Description of the task: Scan the records below for the line with "[81,434,98,453] [] -> [85,528,106,545] ☑" and the line with "[81,461,98,480] [] -> [85,554,106,571] ☑". Repeat those two lines and every line between them exactly, and nothing else.

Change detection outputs

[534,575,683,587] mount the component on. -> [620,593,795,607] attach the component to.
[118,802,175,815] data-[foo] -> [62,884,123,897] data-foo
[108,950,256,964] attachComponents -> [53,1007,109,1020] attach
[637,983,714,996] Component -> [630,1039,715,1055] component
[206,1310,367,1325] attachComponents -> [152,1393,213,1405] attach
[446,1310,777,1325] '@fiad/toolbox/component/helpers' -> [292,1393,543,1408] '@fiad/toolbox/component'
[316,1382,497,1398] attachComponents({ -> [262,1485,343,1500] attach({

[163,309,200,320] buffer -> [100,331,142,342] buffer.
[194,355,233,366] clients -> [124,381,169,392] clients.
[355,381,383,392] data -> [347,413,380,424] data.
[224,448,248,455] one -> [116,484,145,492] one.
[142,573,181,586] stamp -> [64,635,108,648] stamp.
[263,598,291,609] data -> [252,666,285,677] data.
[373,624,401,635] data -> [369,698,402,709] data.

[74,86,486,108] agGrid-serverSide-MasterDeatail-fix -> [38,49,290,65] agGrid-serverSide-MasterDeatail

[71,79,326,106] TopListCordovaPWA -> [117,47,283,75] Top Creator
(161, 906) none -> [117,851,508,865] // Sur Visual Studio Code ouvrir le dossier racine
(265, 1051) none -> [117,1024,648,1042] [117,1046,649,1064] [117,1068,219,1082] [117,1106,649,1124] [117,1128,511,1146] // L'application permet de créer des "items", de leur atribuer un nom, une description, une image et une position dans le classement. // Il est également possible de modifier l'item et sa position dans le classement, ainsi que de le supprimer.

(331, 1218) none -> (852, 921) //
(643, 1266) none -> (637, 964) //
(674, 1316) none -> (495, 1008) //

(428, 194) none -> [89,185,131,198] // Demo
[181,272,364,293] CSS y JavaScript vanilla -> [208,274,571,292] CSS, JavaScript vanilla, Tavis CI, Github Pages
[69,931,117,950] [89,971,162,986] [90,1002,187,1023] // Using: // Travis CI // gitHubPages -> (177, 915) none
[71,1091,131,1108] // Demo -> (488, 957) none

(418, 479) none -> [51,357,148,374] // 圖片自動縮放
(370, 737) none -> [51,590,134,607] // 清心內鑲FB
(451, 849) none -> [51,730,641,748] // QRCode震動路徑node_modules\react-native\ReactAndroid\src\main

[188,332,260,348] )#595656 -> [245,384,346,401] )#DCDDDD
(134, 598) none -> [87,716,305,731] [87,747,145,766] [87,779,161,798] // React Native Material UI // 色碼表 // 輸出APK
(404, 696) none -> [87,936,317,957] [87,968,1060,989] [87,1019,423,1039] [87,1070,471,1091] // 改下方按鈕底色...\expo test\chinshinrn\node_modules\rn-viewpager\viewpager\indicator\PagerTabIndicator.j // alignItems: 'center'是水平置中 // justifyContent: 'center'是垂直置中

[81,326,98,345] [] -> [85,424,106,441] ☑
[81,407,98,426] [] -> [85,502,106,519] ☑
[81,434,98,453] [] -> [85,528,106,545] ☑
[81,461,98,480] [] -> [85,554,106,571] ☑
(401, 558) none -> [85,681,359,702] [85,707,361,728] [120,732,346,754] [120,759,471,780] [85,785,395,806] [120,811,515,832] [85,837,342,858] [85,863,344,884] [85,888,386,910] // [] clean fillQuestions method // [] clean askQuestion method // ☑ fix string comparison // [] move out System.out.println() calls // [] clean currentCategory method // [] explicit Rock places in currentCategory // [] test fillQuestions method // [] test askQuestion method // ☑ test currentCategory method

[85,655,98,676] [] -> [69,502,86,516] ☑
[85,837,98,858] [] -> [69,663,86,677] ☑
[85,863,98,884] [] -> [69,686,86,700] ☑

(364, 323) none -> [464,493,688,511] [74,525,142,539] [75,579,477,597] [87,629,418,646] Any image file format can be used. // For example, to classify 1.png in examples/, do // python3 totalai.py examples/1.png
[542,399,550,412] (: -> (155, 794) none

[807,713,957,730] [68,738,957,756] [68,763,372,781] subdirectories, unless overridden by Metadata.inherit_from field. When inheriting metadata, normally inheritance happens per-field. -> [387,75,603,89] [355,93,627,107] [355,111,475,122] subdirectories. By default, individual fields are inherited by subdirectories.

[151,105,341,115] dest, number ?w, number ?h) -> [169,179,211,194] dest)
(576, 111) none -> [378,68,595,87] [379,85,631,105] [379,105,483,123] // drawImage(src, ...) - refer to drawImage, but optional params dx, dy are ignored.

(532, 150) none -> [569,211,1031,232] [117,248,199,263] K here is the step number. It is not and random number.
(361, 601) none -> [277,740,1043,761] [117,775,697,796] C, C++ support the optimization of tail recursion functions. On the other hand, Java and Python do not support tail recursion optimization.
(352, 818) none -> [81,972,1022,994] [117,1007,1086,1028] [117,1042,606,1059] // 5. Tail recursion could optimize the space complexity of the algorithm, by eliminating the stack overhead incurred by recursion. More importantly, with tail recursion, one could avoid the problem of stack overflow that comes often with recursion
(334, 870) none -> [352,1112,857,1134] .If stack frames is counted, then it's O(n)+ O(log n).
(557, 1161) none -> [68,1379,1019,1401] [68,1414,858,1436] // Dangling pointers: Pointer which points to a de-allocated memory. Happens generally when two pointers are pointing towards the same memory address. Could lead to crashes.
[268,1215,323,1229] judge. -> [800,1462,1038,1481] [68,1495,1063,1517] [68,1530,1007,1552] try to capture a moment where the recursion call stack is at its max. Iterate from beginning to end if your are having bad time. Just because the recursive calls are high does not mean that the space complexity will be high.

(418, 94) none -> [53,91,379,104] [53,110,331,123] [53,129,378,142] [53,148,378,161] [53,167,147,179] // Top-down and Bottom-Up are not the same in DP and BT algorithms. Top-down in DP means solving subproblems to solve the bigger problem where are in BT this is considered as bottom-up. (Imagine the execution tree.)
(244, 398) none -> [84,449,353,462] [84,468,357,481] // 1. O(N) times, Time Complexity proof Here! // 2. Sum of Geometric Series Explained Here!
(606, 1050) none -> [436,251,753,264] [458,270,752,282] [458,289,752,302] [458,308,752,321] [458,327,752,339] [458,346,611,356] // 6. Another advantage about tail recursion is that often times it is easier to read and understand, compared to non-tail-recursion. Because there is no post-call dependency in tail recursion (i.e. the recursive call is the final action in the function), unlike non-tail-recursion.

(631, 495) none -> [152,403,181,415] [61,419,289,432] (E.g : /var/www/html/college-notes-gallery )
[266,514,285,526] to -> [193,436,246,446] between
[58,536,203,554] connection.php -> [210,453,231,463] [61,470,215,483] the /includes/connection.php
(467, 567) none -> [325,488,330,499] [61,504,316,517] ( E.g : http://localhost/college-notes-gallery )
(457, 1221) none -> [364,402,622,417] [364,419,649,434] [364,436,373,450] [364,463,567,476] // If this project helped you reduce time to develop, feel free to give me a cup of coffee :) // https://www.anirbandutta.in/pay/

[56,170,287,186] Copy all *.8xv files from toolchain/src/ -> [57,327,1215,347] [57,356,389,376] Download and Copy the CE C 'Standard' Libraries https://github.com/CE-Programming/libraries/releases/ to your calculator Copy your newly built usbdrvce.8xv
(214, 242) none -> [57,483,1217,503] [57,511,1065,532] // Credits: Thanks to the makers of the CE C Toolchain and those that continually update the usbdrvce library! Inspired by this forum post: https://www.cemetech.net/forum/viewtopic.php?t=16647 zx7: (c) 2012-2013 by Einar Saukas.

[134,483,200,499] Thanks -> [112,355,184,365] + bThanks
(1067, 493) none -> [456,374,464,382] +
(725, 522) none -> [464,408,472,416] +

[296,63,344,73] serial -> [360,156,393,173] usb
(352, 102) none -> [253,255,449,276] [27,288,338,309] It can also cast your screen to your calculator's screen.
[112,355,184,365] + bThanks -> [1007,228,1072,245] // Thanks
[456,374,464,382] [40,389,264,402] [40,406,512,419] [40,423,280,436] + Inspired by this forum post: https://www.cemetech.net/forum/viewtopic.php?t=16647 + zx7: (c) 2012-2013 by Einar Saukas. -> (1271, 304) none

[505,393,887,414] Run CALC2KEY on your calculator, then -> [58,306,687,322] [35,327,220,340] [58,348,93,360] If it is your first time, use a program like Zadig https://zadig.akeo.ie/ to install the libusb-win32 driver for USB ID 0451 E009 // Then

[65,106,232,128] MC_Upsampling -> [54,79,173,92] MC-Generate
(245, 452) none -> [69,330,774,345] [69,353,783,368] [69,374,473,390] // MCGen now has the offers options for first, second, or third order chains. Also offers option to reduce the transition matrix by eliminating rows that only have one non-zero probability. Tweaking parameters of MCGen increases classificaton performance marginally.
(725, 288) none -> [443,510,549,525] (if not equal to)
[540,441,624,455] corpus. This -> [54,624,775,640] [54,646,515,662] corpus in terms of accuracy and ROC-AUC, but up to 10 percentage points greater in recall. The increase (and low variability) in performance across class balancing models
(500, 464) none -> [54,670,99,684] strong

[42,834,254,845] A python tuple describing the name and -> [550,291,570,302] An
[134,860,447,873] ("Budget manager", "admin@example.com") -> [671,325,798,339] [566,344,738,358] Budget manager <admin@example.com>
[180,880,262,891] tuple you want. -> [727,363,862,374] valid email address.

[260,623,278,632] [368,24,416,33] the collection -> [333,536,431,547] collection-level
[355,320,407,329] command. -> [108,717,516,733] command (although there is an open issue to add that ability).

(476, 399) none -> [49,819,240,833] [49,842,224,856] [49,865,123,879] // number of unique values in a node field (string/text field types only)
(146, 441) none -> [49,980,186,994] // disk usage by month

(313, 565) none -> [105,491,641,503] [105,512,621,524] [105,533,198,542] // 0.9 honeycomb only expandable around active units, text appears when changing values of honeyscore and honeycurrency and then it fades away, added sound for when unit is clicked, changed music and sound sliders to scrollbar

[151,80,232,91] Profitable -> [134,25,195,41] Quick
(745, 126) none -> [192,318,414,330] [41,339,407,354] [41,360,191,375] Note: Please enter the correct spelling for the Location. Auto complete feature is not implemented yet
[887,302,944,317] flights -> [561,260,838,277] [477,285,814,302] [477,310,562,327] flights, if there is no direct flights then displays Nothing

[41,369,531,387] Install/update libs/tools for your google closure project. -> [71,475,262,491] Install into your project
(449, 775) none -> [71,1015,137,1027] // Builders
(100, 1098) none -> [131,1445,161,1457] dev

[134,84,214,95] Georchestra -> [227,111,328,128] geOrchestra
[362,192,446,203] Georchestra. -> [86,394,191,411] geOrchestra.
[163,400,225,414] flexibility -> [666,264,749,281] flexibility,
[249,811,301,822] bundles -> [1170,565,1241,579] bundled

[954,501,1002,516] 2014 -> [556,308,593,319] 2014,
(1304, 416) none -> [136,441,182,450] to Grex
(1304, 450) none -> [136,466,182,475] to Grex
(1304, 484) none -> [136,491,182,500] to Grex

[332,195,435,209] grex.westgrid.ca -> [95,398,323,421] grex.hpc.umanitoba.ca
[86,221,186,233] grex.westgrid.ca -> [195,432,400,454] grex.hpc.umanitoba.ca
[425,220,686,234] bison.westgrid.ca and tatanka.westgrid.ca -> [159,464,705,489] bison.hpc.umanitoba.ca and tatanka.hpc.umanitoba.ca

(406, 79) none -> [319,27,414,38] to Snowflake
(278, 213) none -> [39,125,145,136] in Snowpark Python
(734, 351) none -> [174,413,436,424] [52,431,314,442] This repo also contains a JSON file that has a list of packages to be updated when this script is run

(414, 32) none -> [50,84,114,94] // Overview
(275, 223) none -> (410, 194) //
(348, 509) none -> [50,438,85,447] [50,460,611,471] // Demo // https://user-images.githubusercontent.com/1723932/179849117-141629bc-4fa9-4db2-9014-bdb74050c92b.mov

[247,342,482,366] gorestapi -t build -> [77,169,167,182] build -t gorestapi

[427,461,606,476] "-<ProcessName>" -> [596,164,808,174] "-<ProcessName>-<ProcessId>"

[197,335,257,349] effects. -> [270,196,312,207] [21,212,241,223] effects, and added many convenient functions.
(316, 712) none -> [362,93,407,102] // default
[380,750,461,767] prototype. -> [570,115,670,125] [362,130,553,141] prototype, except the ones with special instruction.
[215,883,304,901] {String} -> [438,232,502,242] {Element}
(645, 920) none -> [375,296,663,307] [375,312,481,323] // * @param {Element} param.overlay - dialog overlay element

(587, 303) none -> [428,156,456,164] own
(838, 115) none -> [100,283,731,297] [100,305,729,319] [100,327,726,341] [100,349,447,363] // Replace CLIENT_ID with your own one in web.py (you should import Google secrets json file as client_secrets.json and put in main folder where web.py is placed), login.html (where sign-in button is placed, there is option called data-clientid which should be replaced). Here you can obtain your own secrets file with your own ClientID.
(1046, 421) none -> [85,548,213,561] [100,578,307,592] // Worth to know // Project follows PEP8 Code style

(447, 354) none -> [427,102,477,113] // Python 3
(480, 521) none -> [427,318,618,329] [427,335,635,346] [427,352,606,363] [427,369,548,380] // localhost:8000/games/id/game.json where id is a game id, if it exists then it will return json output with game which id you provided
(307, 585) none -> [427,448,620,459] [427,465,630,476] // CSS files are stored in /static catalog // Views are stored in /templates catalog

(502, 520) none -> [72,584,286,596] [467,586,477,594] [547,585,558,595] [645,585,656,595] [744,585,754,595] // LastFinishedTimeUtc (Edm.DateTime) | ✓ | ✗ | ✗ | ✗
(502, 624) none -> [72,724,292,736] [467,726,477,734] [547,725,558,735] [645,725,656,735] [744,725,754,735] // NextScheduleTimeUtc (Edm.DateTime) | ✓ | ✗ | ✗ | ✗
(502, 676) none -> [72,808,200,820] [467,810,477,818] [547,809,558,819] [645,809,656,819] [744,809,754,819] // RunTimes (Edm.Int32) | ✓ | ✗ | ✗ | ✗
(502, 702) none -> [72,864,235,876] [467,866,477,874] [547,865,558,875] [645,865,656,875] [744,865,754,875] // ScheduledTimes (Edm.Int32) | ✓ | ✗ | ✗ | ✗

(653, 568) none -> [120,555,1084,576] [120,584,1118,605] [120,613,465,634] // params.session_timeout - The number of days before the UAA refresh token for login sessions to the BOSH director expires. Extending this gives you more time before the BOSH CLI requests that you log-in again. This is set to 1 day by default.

Result of this task:
[81,434,98,453] [] -> [85,528,106,545] ☑
[81,461,98,480] [] -> [85,554,106,571] ☑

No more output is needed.